Let me say here that if you don’t want to help, don’t. But don’t hinder, either. If you want to address violence against men, or how the family court system works, or issues related, you should definitely do that. No one is telling you that you must join this fight. But recognize that this is the fight in which I am engaged, this is the issue that is top of mind for me, and that’s what I’ll be talking about here.

I have heard from men who do want to help roll the boulder up the hill, but who are unsure what it is that is wanted or required of them in this struggle. If we are not looking to them to lead, what should their role be? That is a great question, and as luck would have it, I’ve been thinking a lot about that, too.

1. Amplify women’s voices: There are smart, thoughtful, experienced, amazing women already thinking and writing about these issues. They are all over the internet. They are not hard to find. Read them, learn from them and most importantly, amplify them. Talk about their work with your friends and colleagues. Tweet links to their articles, post them on Facebook. Normalize the issues these women bring to the fore as issues for everyone to consider. Take equality out of the “special interest” cubby and mainstream it, baby.

2. Recognize sexism and misogyny and call it out: It is everywhere. This could be a full-time job, and for some of us, it is. Keep marketers and the media accountable for the language they choose, the images they show, the messages they relate. See it, say it. Don’t leave it to women to be alone in pointing it out. When we do, we are often met with: Can’t you take a joke? Imagine how tiresome that gets. And I’ll say here that speaking of jokes, you should also call out sexist portrayals of men as buffoons who can’t do anything right. That’s not helping any of us either.

3. Rock the vote: Politicians do, eventually, what they think we want them to do. Would they pay attention to a sudden and sustained increase in correspondence from men about violence against women and sexual violence? Would they heed calls for the need for more restorative justice approaches, and support for survivors? Would they make room in an election campaign for a conversation about these issues? There’s only one way to find out.

4. Put your money where your mouth is: There are amazing organizations working for equality, caring for survivors of sexual violence, providing educational services around consent, abuse and more. They are chronically underfunded, and often on the brink of extinction. You could make a donation of money, or time, or both.

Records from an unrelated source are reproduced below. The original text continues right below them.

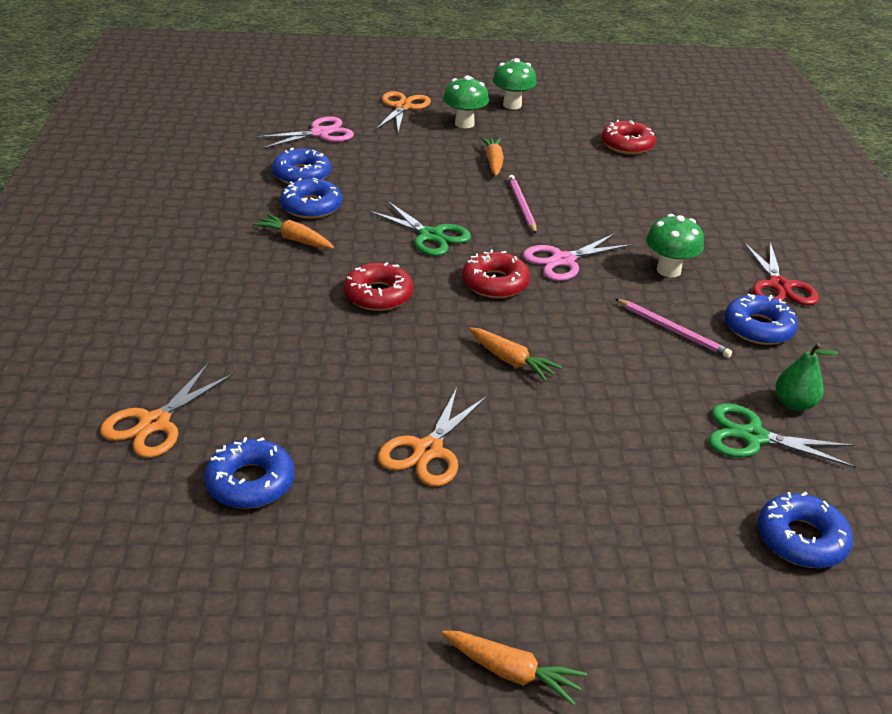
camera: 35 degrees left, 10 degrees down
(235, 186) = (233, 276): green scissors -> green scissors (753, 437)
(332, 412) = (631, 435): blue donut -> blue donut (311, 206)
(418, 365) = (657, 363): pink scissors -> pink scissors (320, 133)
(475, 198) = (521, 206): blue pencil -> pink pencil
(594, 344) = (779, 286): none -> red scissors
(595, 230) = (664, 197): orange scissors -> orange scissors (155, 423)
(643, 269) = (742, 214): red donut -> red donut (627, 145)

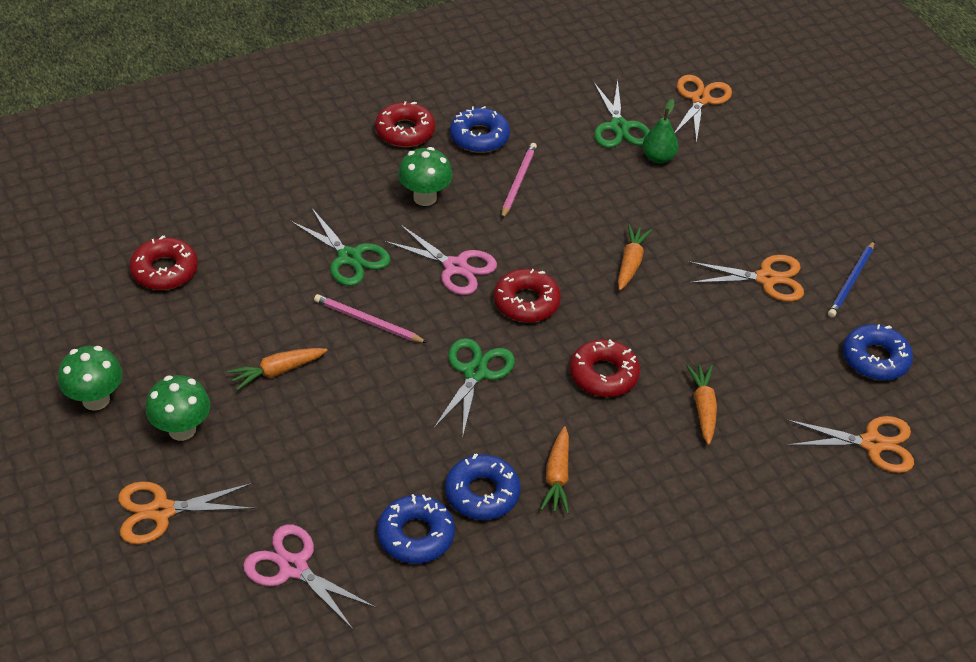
camera: 115 degrees left, 10 degrees up
(376, 524) = (851, 281): none -> blue pencil
(511, 672) = (897, 194): orange carrot -> orange carrot (703, 408)
(521, 206) = (367, 321): pink pencil -> pink pencil turned 60 degrees clockwise
(603, 216) = (349, 257): none -> green scissors
(779, 286) = (405, 131): red scissors -> red donut
(794, 404) = (566, 112): green pear -> green pear (658, 158)
(801, 539) = (700, 99): blue donut -> orange scissors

5. Keep listening: Have conversations about all this, but make sure you’re listening at least as much as you’re talking. If there are questions you want to ask, like: Why wouldn’t you report a sexual assault to the police, you should maybe google that first. You will find hundreds (thousands?) of essays explaining some of the reasons. Don’t stand in the doorway, don’t block up the hall with questions you could find the answers to yourself. Come to the hill ready to roll the boulder with us, and we will be glad to see you.